The article below offers good perspective. However, I disagree with the idea that most experts preach a “having it all” approach to balance. In my opinion, balance is about being present, making choices about what you are doing everyday, and not simply reacting to what the day throws at you.
There are many new terms emerging to replace “work-life balance.” Cali Williams Yost promotes “work-life fit”; Cathy Benko opts for the similar term “career-life fit;” Catalyst advocates for “work-life effectiveness;” Jodie Benveniste created the phrase “work-family flow;” and Paul Nyhan favors “work-family rhythm.” I think that what we call it, simply doesn’t matter. Most people already know and use the term “work-life balance,” so why waste our time trying to teach them a new term?
We need to focus on teaching them that “work-life balance” doesn’t necessarily mean that you spend exactly 50 percent of your time on each one. It doesn’t mean “having it all,” and it certainly doesn’t mean “comparing ourselves to others.” Having balance means that you are making time for the things that matter most. It means having well thought-out goals (for your work and personal lives) and ensuring that the activities you spend time on each day are moving you a step closer to your goals. It means living a life with purpose, and not simply reacting or “putting out fires” all day long.
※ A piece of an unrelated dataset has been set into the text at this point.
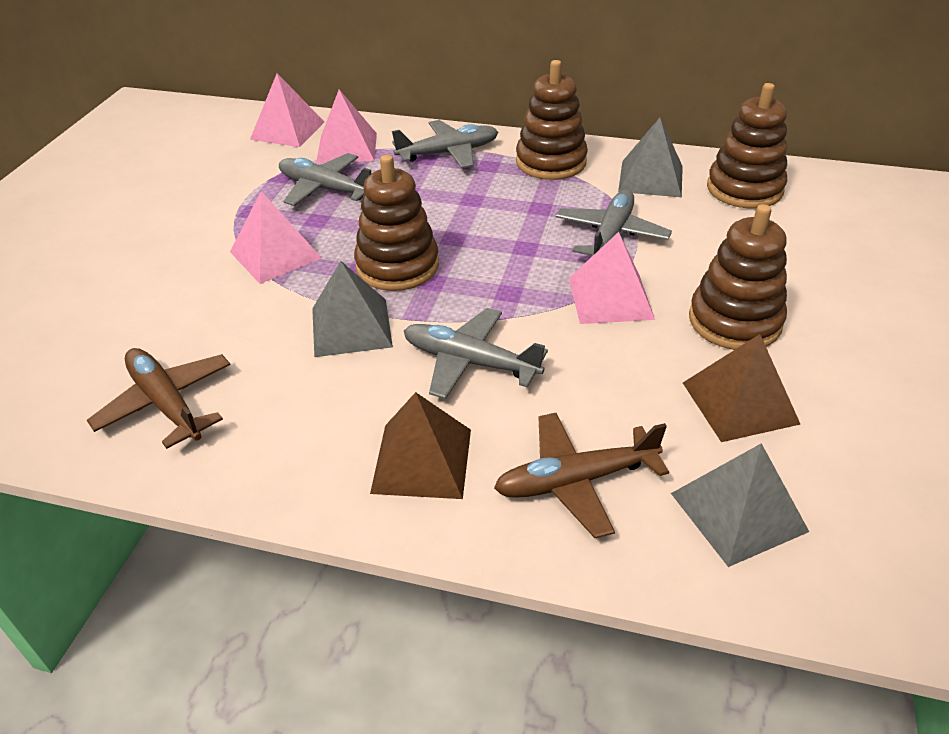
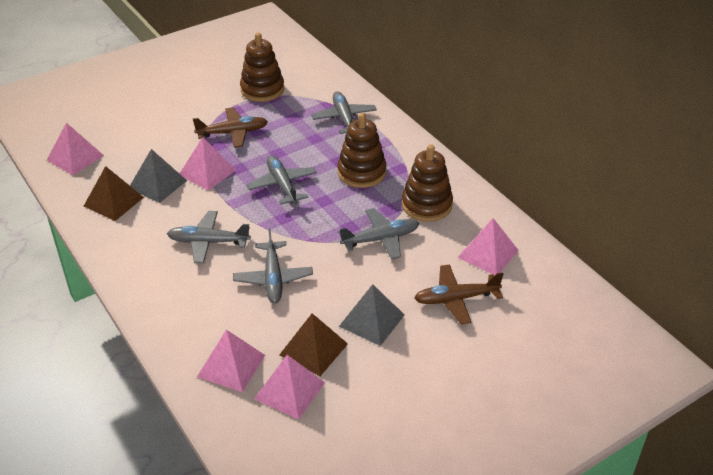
brown stacking toy: [354,155,439,291] [516,60,588,180] [689,204,787,350] [707,83,787,209] = 4 -> [240,33,284,102] [338,113,387,188] [402,145,453,222] = 3
grey plane: [279,153,371,206] [392,120,498,168] [404,308,548,399] [556,189,672,256] = 4 -> [167,211,251,264] [233,228,313,303] [246,155,317,205] [311,91,377,134] [338,208,419,259] = 5
grey pyramid: [312,261,393,357] [618,118,683,197] [671,443,809,567] = 3 -> [130,149,187,203] [339,284,405,346] = 2
pink pyramid: [230,191,322,284] [250,73,324,147] [316,89,377,163] [569,232,655,324] = 4 -> [47,123,104,175] [179,137,236,191] [197,330,265,392] [254,355,325,420] [457,218,519,275] = 5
For some people (many mom-preneurs with young children), that might mean that your point of balance is spending 70% of your time focusing on your home/family activities and 30% of your time focusing on work. For others, it might mean the exact opposite. The point is that your “balance” is completely personal, but it does require some thought and planning. And yes, maybe it does mean that you have to “add it to your to-do list,” but the payoff is well worth it. According to Dave Kohl, professor emeritus at Virginia Tech, “people who regularly write down their goals earn nine times as much over their lifetimes as people who don’t. And yet, 80 percent of Americans say that they don’t have goals.”
I completely agree when the author says, “Maybe balance, like success, isn’t something we can obtain or achieve, but something that we feel within ourselves, in our soul, in the essence of our being. Maybe balance is about spending as much time as possible in those places and activities that bring out our best and truest self.”